EXERCISE INSTRUCTIONS: Could you switch "Hundefutter" to "Katzenfutter" everywhere it occurs and give the lines again with nothing else changed, starting at the first line of the data and stopping after the line that contains "Die tierischen Zutaten"?

---- DATA RECORDS

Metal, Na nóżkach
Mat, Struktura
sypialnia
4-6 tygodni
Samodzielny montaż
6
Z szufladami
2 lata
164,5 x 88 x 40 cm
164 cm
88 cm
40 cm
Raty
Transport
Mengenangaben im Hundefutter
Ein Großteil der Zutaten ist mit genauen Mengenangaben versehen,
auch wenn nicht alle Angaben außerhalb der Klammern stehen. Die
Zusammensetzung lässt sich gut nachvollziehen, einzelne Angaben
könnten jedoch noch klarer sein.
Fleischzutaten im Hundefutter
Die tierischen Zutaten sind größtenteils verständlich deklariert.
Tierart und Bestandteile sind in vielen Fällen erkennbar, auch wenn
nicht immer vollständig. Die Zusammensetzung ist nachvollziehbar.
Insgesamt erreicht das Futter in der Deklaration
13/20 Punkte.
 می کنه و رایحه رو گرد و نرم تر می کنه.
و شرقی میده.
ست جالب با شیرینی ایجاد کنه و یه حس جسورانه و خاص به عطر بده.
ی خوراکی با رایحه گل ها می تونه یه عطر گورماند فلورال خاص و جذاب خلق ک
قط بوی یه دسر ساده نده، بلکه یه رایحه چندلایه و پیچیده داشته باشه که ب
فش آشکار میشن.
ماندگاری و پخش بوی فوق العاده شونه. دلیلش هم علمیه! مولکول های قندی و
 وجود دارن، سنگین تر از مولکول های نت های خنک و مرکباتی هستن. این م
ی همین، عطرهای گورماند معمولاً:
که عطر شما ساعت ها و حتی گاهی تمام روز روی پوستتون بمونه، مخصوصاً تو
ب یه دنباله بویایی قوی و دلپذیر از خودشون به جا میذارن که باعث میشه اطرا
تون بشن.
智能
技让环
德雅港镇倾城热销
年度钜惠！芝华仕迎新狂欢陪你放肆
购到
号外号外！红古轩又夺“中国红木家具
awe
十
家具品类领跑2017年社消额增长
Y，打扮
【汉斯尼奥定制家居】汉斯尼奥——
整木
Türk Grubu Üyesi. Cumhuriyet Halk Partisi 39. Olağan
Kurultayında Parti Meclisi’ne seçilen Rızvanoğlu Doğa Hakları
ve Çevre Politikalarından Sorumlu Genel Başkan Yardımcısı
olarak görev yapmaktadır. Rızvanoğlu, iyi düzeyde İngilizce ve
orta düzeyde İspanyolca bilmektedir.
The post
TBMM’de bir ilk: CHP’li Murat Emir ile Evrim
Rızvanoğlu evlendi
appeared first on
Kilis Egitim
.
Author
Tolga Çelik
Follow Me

--------

YOUR SOLUTION:
Metal, Na nóżkach
Mat, Struktura
sypialnia
4-6 tygodni
Samodzielny montaż
6
Z szufladami
2 lata
164,5 x 88 x 40 cm
164 cm
88 cm
40 cm
Raty
Transport
Mengenangaben im Katzenfutter
Ein Großteil der Zutaten ist mit genauen Mengenangaben versehen,
auch wenn nicht alle Angaben außerhalb der Klammern stehen. Die
Zusammensetzung lässt sich gut nachvollziehen, einzelne Angaben
könnten jedoch noch klarer sein.
Fleischzutaten im Katzenfutter
Die tierischen Zutaten sind größtenteils verständlich deklariert.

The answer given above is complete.